The protest by Greece's two largest unions disrupted public transport and left state hospitals running on skeleton staff, while flights were to be grounded for two hours later on Thursday.
Conservative prime minister Antonis Samaras has insisted the Hellenic Broadcasting Corp, ERT, will remain closed and all 2,600 staff will be made redundant before a new public broadcaster opens at the end of the summer. But his centre-left coalition partners have submitted legislation to parliament to cancel ERT's closure.
The executive order to close ERT must be ratified by parliament within three months but cannot be approved without backing from the minority coalition MPs.
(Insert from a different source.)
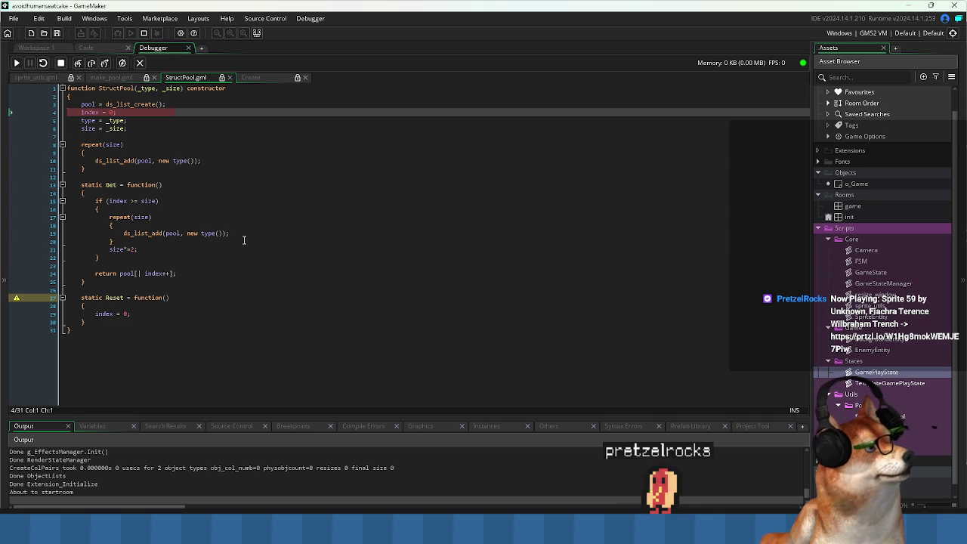
key("F11")
key("F11")
mouse_move(120, 122)
key("F11")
The Swiss-based European Broadcasting Union, representing Europe's public TV channels, began streaming online broadcasts by fired ERT staff who are occupying the building's headquarters for a third day.
Thousands of protesters gathered outside the company's headquarters north of Athens on Wednesday as journalists defied the order and continued a live internet broadcast.
The civil servants' union ADEDY and the larger GSEE union launched the nationwide strike. Journalist unions also launched rolling 24-hour strikes, halting private television news programmes.
The surprise closure of ERT is one of the biggest crises to afflict the three-party coalition government since it was formed nearly a year ago. Despite tensions over a number of issues, notably related to the austerity measures demanded by Greece's international creditors, the coalition government has surprised many by surviving. It has also been credited with stabilising the bailed out Greek economy and easing the threat of an exit from the euro.
Left-wing opposition leader Alexis Tsipras slammed the closure as "illegal" during an interview on ERT's online broadcast. "Many times the word 'coup' is used as an exaggeration," he said. "In this case, it is not an exaggeration." ERT started radio programming in the 1930s and television in the mid-1960s. Alhough it was widely regarded as reflecting government positions - it had a channel run by the military during the 1967-74 dictatorship - the broadcaster was also valued for showcasing regional and cultural content and for covering major sporting events such as the football World Cup and the Olympics.
The decision to close it was announced during an inspection in Athens by officials from Greece's bailout creditors. The so-called "troika" of the European Union, European Central Bank and International Monetary Fund has been pressing the government to start a long-delayed programme to fire civil servants.